Work item: Scan the records below for the line with "Furthermore, this targeted" and the line with "book will make". Repeat those two lines and every line between them exactly, and nothing else.

BEGIN Dataset excerpts

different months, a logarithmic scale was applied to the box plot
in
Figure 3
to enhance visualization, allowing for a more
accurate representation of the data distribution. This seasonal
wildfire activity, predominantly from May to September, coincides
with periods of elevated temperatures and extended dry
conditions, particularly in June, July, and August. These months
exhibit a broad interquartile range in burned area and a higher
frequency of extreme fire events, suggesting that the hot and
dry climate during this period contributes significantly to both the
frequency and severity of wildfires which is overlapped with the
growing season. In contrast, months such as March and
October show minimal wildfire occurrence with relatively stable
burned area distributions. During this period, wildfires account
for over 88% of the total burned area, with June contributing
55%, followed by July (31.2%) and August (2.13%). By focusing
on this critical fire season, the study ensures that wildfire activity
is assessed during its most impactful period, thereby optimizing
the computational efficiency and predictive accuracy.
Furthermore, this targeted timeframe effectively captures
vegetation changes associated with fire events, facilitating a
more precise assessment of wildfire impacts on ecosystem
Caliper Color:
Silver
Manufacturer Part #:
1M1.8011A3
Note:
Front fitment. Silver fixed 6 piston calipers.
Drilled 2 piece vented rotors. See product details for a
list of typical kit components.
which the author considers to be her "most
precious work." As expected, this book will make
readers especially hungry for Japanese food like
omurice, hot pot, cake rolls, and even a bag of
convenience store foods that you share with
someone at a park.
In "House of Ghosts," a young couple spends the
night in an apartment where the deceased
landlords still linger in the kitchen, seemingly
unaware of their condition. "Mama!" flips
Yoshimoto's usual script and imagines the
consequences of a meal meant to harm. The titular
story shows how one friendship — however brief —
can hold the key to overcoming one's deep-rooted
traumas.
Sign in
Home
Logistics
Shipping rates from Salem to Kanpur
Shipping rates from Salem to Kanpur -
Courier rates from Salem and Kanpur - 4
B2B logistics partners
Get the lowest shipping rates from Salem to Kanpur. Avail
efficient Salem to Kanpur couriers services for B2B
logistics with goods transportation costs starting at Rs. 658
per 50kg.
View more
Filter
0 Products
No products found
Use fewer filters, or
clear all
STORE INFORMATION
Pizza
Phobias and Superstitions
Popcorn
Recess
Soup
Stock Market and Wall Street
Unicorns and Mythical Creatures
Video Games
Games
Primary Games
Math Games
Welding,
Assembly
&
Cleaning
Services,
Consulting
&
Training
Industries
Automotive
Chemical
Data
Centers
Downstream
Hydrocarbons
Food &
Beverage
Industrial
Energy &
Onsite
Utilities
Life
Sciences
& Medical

END Dataset excerpts

Answer to the problem:
Furthermore, this targeted timeframe effectively captures
vegetation changes associated with fire events, facilitating a
more precise assessment of wildfire impacts on ecosystem
Caliper Color:
Silver
Manufacturer Part #:
1M1.8011A3
Note:
Front fitment. Silver fixed 6 piston calipers.
Drilled 2 piece vented rotors. See product details for a
list of typical kit components.
which the author considers to be her "most
precious work." As expected, this book will make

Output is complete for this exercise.